:: Data extracts

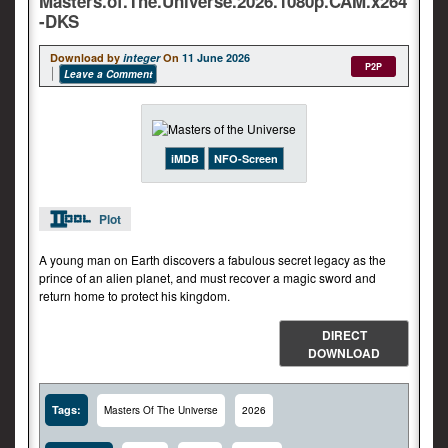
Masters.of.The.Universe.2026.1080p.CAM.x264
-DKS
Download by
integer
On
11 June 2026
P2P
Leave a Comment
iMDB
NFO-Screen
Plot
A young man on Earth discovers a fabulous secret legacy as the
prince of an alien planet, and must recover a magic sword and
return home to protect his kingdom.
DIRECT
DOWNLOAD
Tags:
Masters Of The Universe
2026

::::
:: Data extracts

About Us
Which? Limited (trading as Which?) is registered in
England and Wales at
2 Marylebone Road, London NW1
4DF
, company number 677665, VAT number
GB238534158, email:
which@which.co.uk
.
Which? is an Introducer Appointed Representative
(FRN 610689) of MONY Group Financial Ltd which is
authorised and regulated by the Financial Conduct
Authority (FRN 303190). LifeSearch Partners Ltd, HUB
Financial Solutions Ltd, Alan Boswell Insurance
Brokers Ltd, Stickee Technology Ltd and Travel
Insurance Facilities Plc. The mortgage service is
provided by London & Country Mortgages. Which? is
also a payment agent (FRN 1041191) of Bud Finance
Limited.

::::

Within the material above, transcribe exactly the lines that run from the line holding "Which? is an" through the line holding "Financial Solutions Ltd, Alan".

Solution:
Which? is an Introducer Appointed Representative
(FRN 610689) of MONY Group Financial Ltd which is
authorised and regulated by the Financial Conduct
Authority (FRN 303190). LifeSearch Partners Ltd, HUB
Financial Solutions Ltd, Alan Boswell Insurance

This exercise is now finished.